= Henry Wilkes =

American sailor (c.1845–1888)

Henry Wilkes (c. 1845 – March 3, 1888) was an American sailor who was awarded the Medal of Honor for actions in the American Civil War.

== Biography ==
Wilkes was born in about 1845 in New York, New York. He joined the U.S Navy as a landsman during the Civil War and served aboard U.S. Picket Boat No. 1 which is famed for the sinking of Confederate vessel CSS Albemarle. He earned his medal during the picket boats raid on the Albemarle on the night of October 27, 1864 near Plymouth, North Carolina. Following this action he was taken prisoner. Not much is known following this except the fact that he died in Rensselaer, New York on March 3, 1888. He is now buried in Beverwyck Cemetery in Rensselaer, New York.
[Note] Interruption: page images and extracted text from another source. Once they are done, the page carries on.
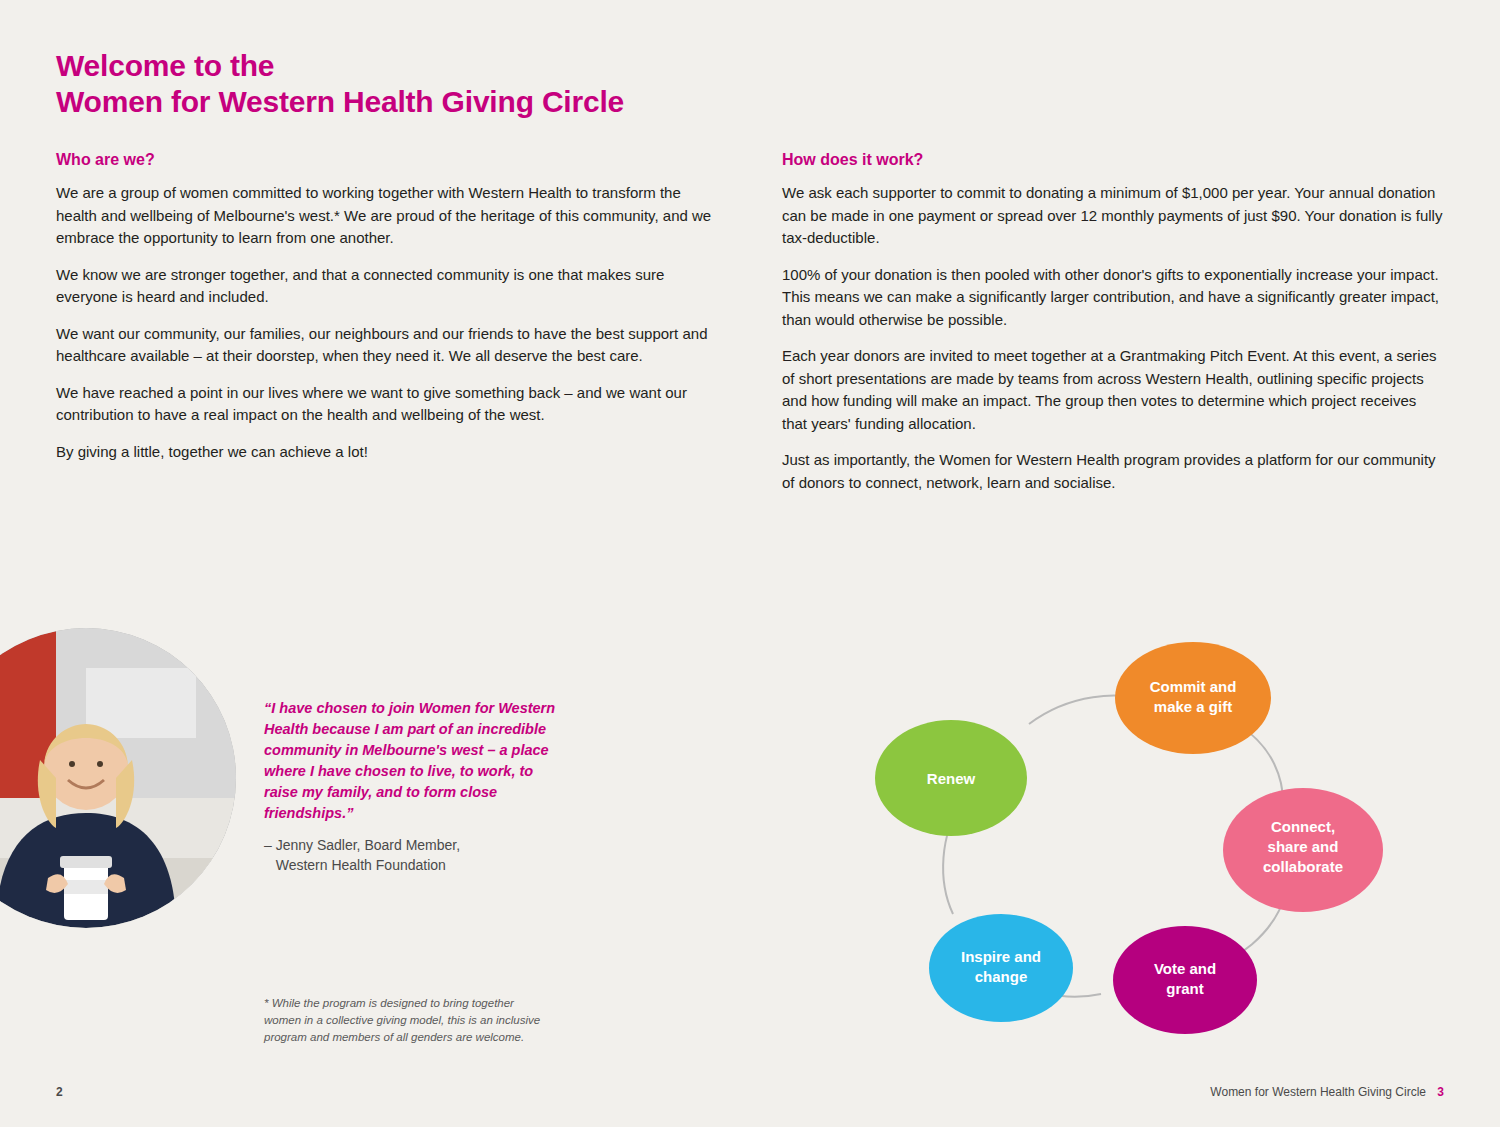Welcome to the
Women for Western Health Giving Circle
Who are we?
We are a group of women committed to working together with Western Health to transform the health and wellbeing of Melbourne's west.* We are proud of the heritage of this community, and we embrace the opportunity to learn from one another.
We know we are stronger together, and that a connected community is one that makes sure everyone is heard and included.
We want our community, our families, our neighbours and our friends to have the best support and healthcare available – at their doorstep, when they need it. We all deserve the best care.
We have reached a point in our lives where we want to give something back – and we want our contribution to have a real impact on the health and wellbeing of the west.
By giving a little, together we can achieve a lot!
How does it work?
We ask each supporter to commit to donating a minimum of $1,000 per year. Your annual donation can be made in one payment or spread over 12 monthly payments of just $90. Your donation is fully tax-deductible.
100% of your donation is then pooled with other donor's gifts to exponentially increase your impact. This means we can make a significantly larger contribution, and have a significantly greater impact, than would otherwise be possible.
Each year donors are invited to meet together at a Grantmaking Pitch Event. At this event, a series of short presentations are made by teams from across Western Health, outlining specific projects and how funding will make an impact. The group then votes to determine which project receives that years' funding allocation.
Just as importantly, the Women for Western Health program provides a platform for our community of donors to connect, network, learn and socialise.
“I have chosen to join Women for Western Health because I am part of an incredible community in Melbourne's west – a place where I have chosen to live, to work, to raise my family, and to form close friendships.”
– Jenny Sadler, Board Member,
Western Health Foundation
* While the program is designed to bring together women in a collective giving model, this is an inclusive program and members of all genders are welcome.
Commit and make a gift Connect, share and collaborate Vote and grant Inspire and change Renew
2
Women for Western Health Giving Circle 3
== Medal of Honor Citation ==
For extraordinary heroism in action while serving on board U.S. Picket Boat No.1 in action, 27 October 1864, against the Confederate Ram, Albemarle, which had resisted repeated attacks by our steamers and had kept a large force of vessels employed in watching her. The picket boat, equipped with a spar torpedo, succeeded in passing the enemy pickets within 20 yards without being discovered and then made for the Albemarle under a full head of steam. Immediately taken under fire by the ram, the small boat plunged on, jumped the log boom which encircled the target and exploded its torpedo under the port bow of the ram. The picket boat was destroyed by enemy fire and almost the entire crew taken prisoner or lost.